Some mothers thrive from day one, others may swing between happiness and uncertainty whilst some may feel overwhelmed and anxious.
What causes the baby blues?
You can rest easy knowing that having the 'baby blues' is perfectly normal and they are believed to be caused by a sudden change in hormones after delivery mixed with sleep deprivation and sometimes isolation.
According to the HSE, 1 in 5 women experience a mental health problem during pregnancy or within the first year after delivering a baby. It can be a previous issue resurfacing or the first time experiencing a mental health problem.
What are the symptoms?
Like with all things in life, symptoms can vary person to person, however, the most common warning signs include crying for no apparent reason, insomnia, mood swings, anxiety, poor concentration, impatience, sadness and restlessness.
How long do the baby blues last?
On average the baby blues can hit forcefully on day three or four after your baby is born and tend to last anywhere from a few days to two weeks. Generally, the baby blues peak at around one week and taper off towards the second week postpartum.
What can I do to help treat the baby blues?
Firstly, it is important to confide in a trusted loved one, whether it is your partner, a parent or a close friend or relative and tell them exactly how you are feeling. You will need support to help you get as much rest as you possibly can.
Other things you can do include:
- Take it easy - as hard as it is, try to sleep when your baby sleeps.

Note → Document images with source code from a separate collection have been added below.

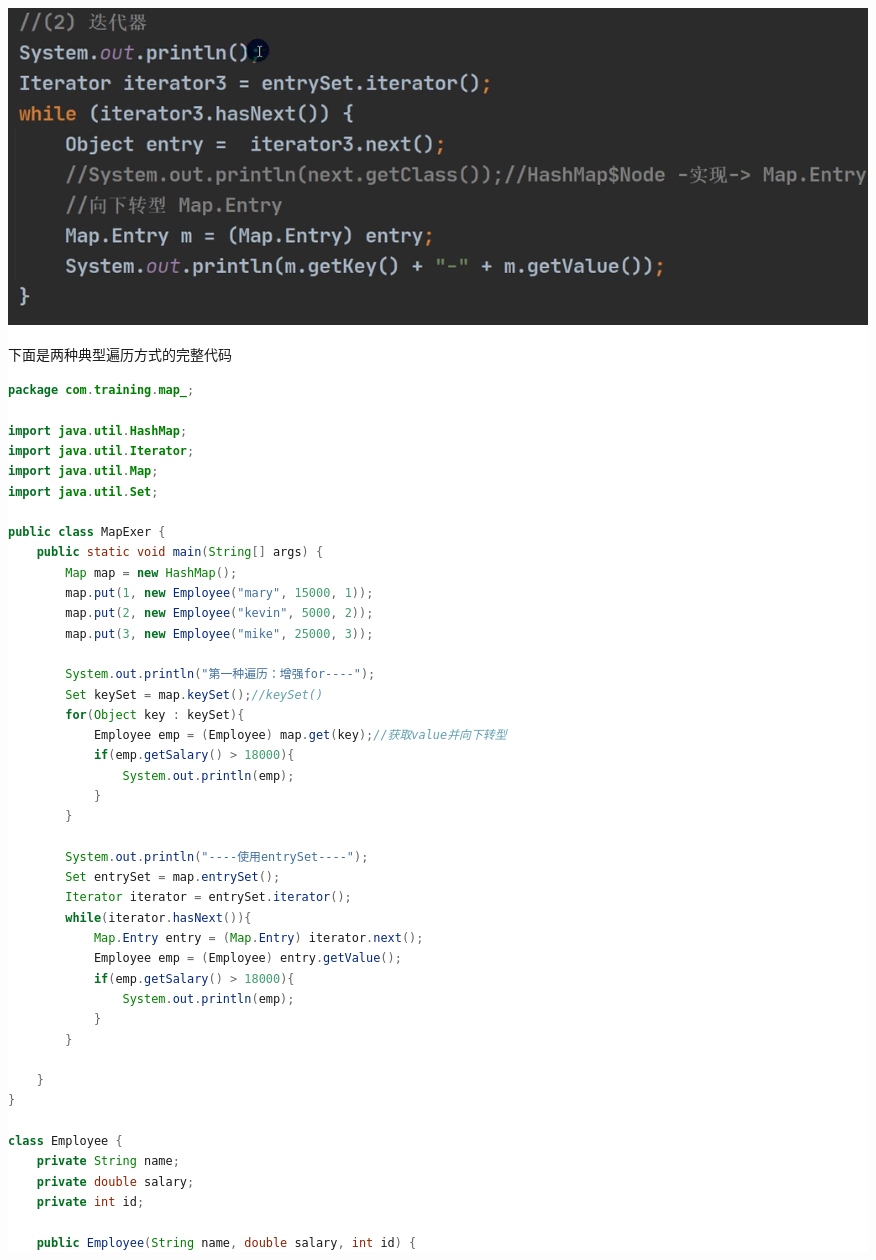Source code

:![图5-5-6 第三种Map接口遍历2](images/2024-03-05-17-24-33.png)

下面是两种典型遍历方式的完整代码

```Java
package com.training.map_;

import java.util.HashMap;
import java.util.Iterator;
import java.util.Map;
import java.util.Set;

public class MapExer {
    public static void main(String[] args) {
        Map map = new HashMap();
        map.put(1, new Employee("mary", 15000, 1));
        map.put(2, new Employee("kevin", 5000, 2));
        map.put(3, new Employee("mike", 25000, 3));

        System.out.println("第一种遍历：增强for----");
        Set keySet = map.keySet();//keySet()
        for(Object key : keySet){
            Employee emp = (Employee) map.get(key);//获取value并向下转型
            if(emp.getSalary() > 18000){
                System.out.println(emp);
            }
        }

        System.out.println("----使用entrySet----");
        Set entrySet = map.entrySet();
        Iterator iterator = entrySet.iterator();
        while(iterator.hasNext()){
            Map.Entry entry = (Map.Entry) iterator.next();
            Employee emp = (Employee) entry.getValue();
            if(emp.getSalary() > 18000){
                System.out.println(emp);
            }
        }

    }
}

class Employee {
    private String name;
    private double salary;
    private int id;

    public Employee(String name, double salary, int id) {
```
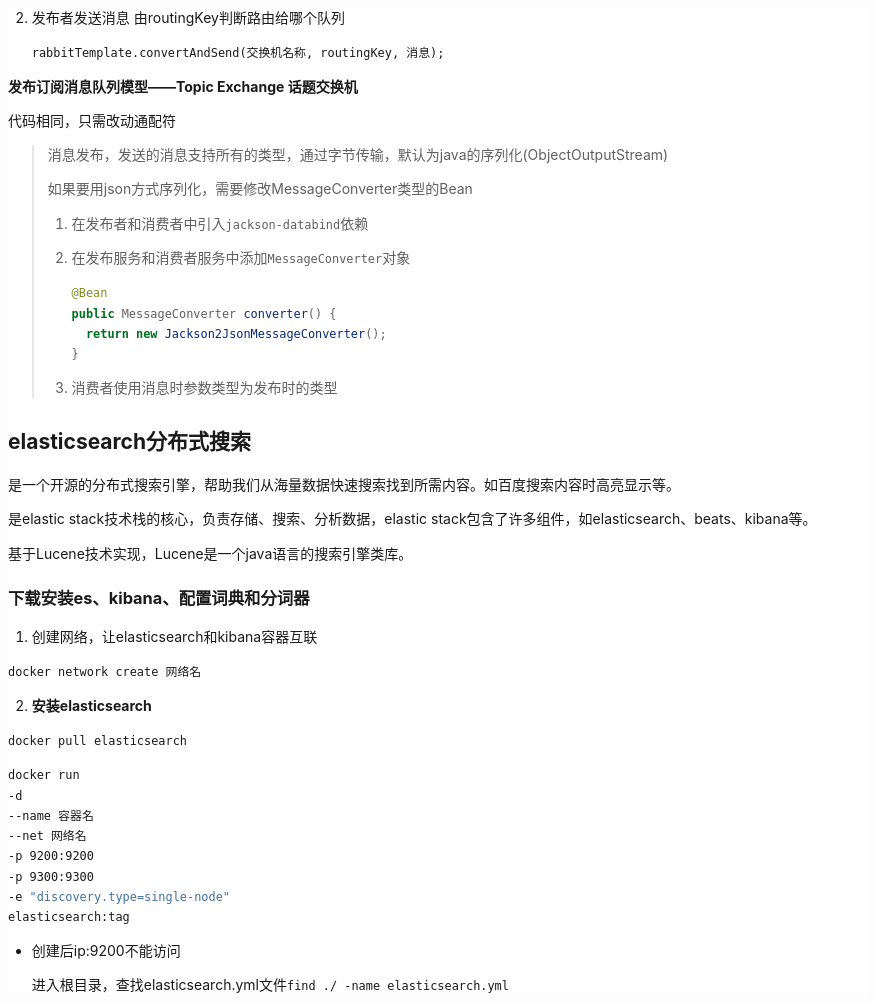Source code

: 2. 发布者发送消息 由routingKey判断路由给哪个队列

   `rabbitTemplate.convertAndSend(交换机名称, routingKey, 消息);`

**发布订阅消息队列模型——Topic Exchange 话题交换机**

代码相同，只需改动通配符

> 消息发布，发送的消息支持所有的类型，通过字节传输，默认为java的序列化(ObjectOutputStream)
>
> 如果要用json方式序列化，需要修改MessageConverter类型的Bean
>
> 1. 在发布者和消费者中引入`jackson-databind`依赖
>
> 2. 在发布服务和消费者服务中添加`MessageConverter`对象
>
>    ```java
>    @Bean
>    public MessageConverter converter() {
>      return new Jackson2JsonMessageConverter();
>    }
>    ```
>
> 3. 消费者使用消息时参数类型为发布时的类型

## elasticsearch分布式搜索

是一个开源的分布式搜索引擎，帮助我们从海量数据快速搜索找到所需内容。如百度搜索内容时高亮显示等。

是elastic stack技术栈的核心，负责存储、搜索、分析数据，elastic stack包含了许多组件，如elasticsearch、beats、kibana等。

基于Lucene技术实现，Lucene是一个java语言的搜索引擎类库。

### 下载安装es、kibana、配置词典和分词器

1. 创建网络，让elasticsearch和kibana容器互联

`docker network create 网络名`

2. **安装elasticsearch**

`docker pull elasticsearch`

```bash
docker run 
-d 
--name 容器名 
--net 网络名
-p 9200:9200 
-p 9300:9300 
-e "discovery.type=single-node" 
elasticsearch:tag
```

- 创建后ip:9200不能访问

  进入根目录，查找elasticsearch.yml文件`find ./ -name elasticsearch.yml`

- Feed your body with fuel. Long nights nursing and late-night feeds are draining, so make sure you keep your energy stores up with healthy food.
- Keep hydrated, make sure you drink plenty of water.
- Accept help when offered. There are no awards for having the best-kept house so either forget about it for a couple of weeks until you have fully healed or let someone else do it for you.
- And finally, when you're feeling up to it, go for a short walk with or without your baby and get some fresh air.
What should I do if the baby blues don't end?
If after a fortnight you are still feeling tearful, vulnerable or even lonely at times it is vital that you contact your midwife, public health nurse or GP. Sometimes the baby blues can develop into postnatal depression.